Transacting using HDFC Account
------------------------------
The balance after depositing 10,000.0 is 10000.0.
The balance after withdrawing 2,500.0 is 7500.0.
The balance after withdrawing 4,100.0 is 3400.0.
The balance after depositing 5,000.0 is 8400.0.
------------------------------

Transacting using State Bank Account
------------------------------
The balance after depositing 10,000.0 is 10000.0.
The balance after withdrawing 2,500.0 is 7500.0.
The balance after withdrawing 4,100.0 is 3400.0.
The balance after depositing 5,000.0 is 8400.0.
------------------------------

DESCRIPTION

Here we have created an interface IAccount and declared the methods getBalance, deposit and withdraw. This interface is implemented by two classes HDFCAccount and StateBankAccount. If we carefully observe, there is difference between implementation of these classes, HDFCAccount uses member variables deposits and withdrawals for maintaining the balance, where as StateBankAccount uses only balance to maintain the balance.
In the main method we have created objects of HDFCAccount and StateBankAccount, but assigned them to the reference of the interface IAccount. The methods transactOnAccount and printBalance only know about the interface IAccount and does not getting impacted on which class's object is passed.

THINGS TO TRY
  • Create one more class ICICIAccount which implements the interface IAccount and implement the required methods. In the main method create an object of ICICIAccount and see if you get the same output as the other class objects.
As shown in the above program we could have implemented methods transactOnAccount and printBalance and most of the main method with out the knowledge of the concrete classes like HDFCAccount, StateBankAccount. These methods can be implemented only using the interface IAccount.
This is an example of deferring the implementation, but coding to the interface.
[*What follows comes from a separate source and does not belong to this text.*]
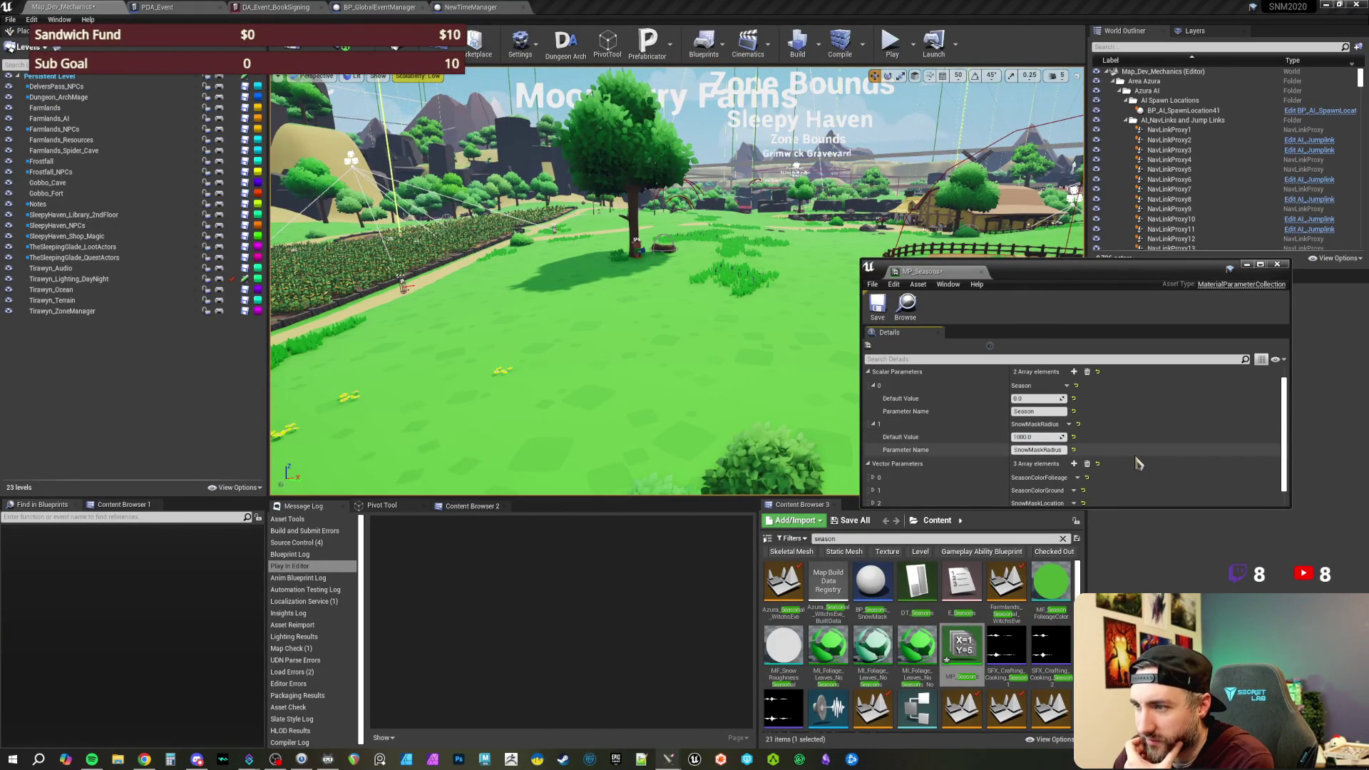
scroll(1140, 453, down, 1)
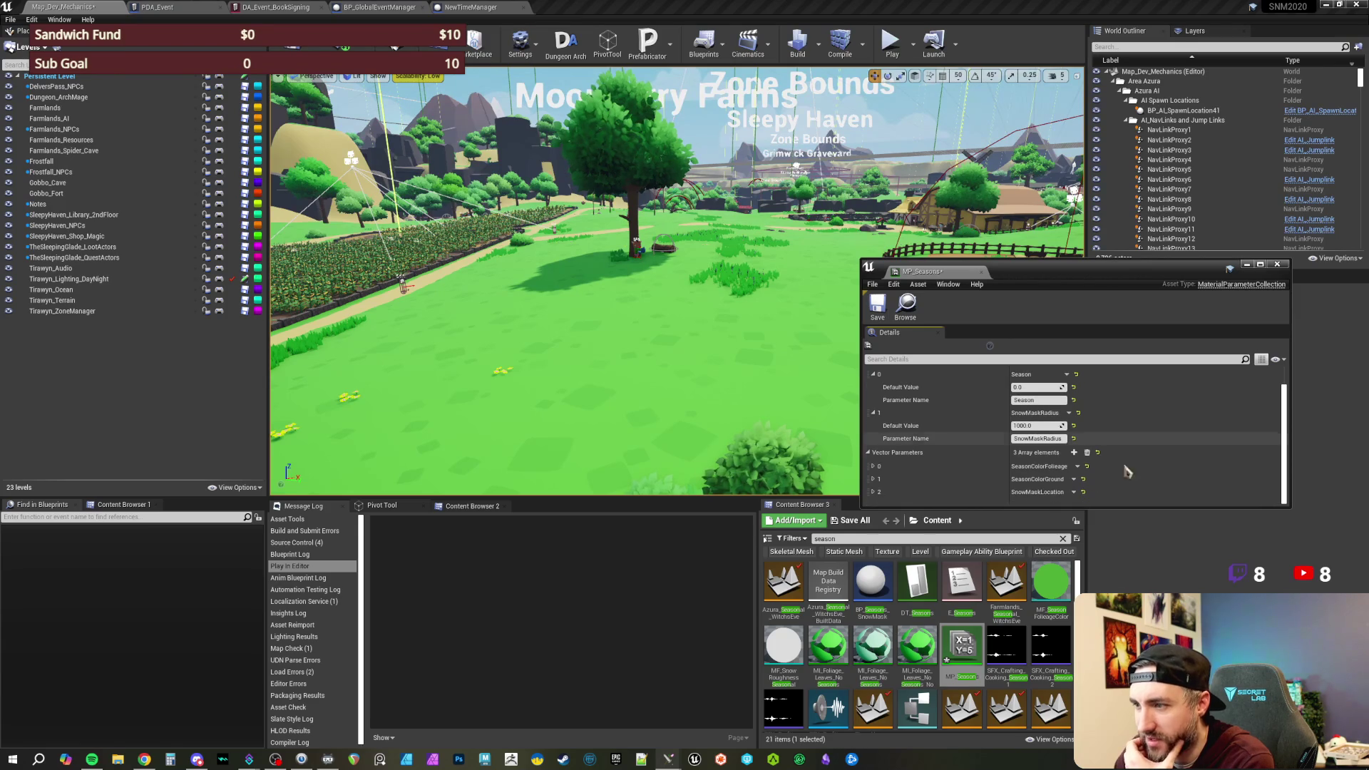
click(873, 467)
This offers a great advantage while developing large applications. Usually large applications contain lot of small modules and a different person/team develops a separate module. Since there will be dependencies between modules, it would not a good idea to wait until all the required modules are ready. Instead we usually define only the interfaces between modules and develop using those interfaces. When the implementation of that dependent module is ready, we might make a very few minor changes and start testing that implementation of that module.